We are the puzzle pieces who seldom fit with other puzzle pieces. Romantics, idealists, eccentrics, we inhabit singledom as our natural resting state. In a world where proms and marriage define the social order, we are, by force of our personalities and inner strength, rebels.

For the quirkyalone, there is no patience for dating just for the sake of not being alone. We want a miracle. Out of millions, we have to find the one who will understand.

Better to be untethered and open to possibility: living for the exhilaration of meeting someone new, of not knowing what the night will bring. We quirkyalones seek momentous meetings.

By the same token, being alone is understood as a wellspring of feeling and experience. There is a bittersweet fondness for silence. All those nights alone—they bring insight.

Sometimes, though, we wonder whether we have painted ourselves into a corner. Standards that started out high only become higher once you realize the contours of this existence. When we do find a match, we verge on obsessive—or we resist.

And so, a community of like-minded souls is essential.

Since fellow quirkyalones are not abundant (we are probably less than 5 percent of the population), I recommend reading the patron saint of solitude: German poet Rainer Maria Rilke. Even 100 years after its publication, Letters to a Young Poet still feels like it was written for us: "You should not let yourself be confused in your solitude by the fact that there is something in you that wants to break out of it," Rilke writes. "People have (with the help of conventions) oriented all their solutions toward the easy and toward the easiest side of easy, but it is clear that we must hold to that which is difficult."

Rilke is right. Being quirkyalone can be difficult. Everyone else is part of a couple! Still, there are advantages. No one can take our lives away by breaking up with us. Instead of sacrificing our social constellation for the one all-consuming individual, we seek empathy from friends. We have significant others.

And so, when my friend asks me whether being quirkyalone is a life sentence, I say, yes, at the core, one is always quirkyalone. But when one quirkyalone finds another, oooh la la. The earth quakes.

—From To-Do List, July 2000, and Utne Reader, September 2000.

I am single. But I am happily single. Learning to love my life and live it to the fullest is a work in progress - but I'm getting there. And if I ever get to have my "momentous meeting," I mean it to be icing on a very fine cake.

This is my New Year's wish to the fellow quirkyalones who inhabit my life and make my singlehood richer by being there - and my wish to you as well:

Here's to a new year of discovering ourselves, enjoying our solitude, and living with the excitement that each new day could be the day when our world will quake.

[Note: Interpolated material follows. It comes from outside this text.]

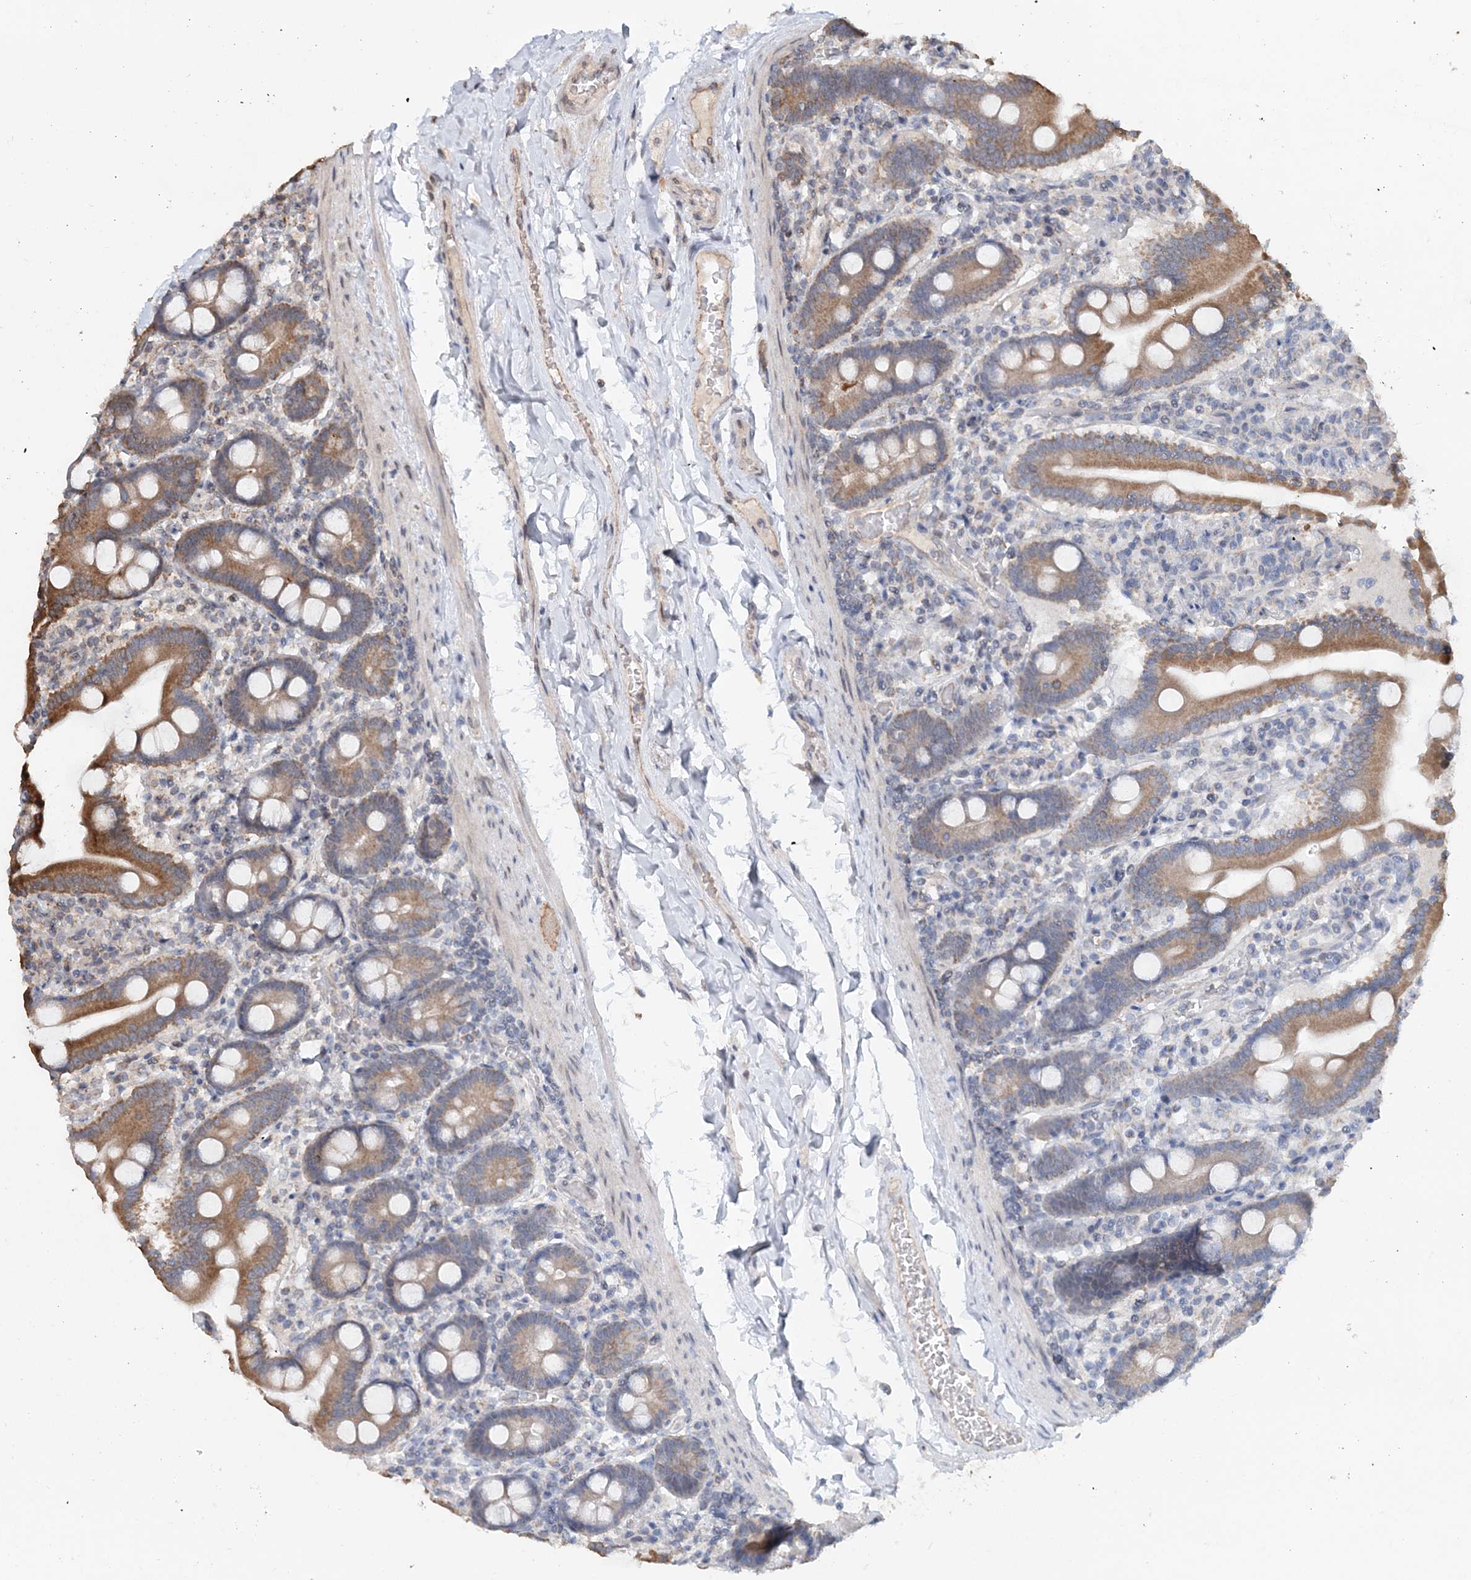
{"staining": {"intensity": "moderate", "quantity": ">75%", "location": "cytoplasmic/membranous"}, "tissue": "duodenum", "cell_type": "Glandular cells", "image_type": "normal", "snomed": [{"axis": "morphology", "description": "Normal tissue, NOS"}, {"axis": "topography", "description": "Duodenum"}], "caption": "Approximately >75% of glandular cells in unremarkable human duodenum exhibit moderate cytoplasmic/membranous protein positivity as visualized by brown immunohistochemical staining.", "gene": "FBXO38", "patient": {"sex": "male", "age": 55}}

Happy new year everyone! :)


Manggy said...

I wrote about something similar near the start of my blog: here. I realize we are kindred spirits, ha ha. I hope you enjoy some of the other entries on my life (it spans, er, a few pages.

But I have to say that you definitely have something concrete to show for your quarter-life of living. Goodness, your patients owe you a lot. And don't sell yourself short with the "oh-I-owe-them-just-as-much-it-was-just-my-job" thing. Whether you like it or not, you're sort of a big deal in the lottery of life, haha :)

Em Dy said...

Amen to all that.

Sabi nga ni Angel Locsin, I want to be complete.

You complete me is ---.

One can be whole alone.

dr_clairebear said...

@manggy: well-meaning parents and relatives sometimes don't know how exasperating their comments can be. I'm just glad I now live in a world where anyone can choose to be all they can be - with or without a partner.

@em: your comment reminded me of a book by shel silverstien called "The Missing Piece." if you haven't read it, you should try to get a hold of the copy some time. :) hurrah for the quirkyalones!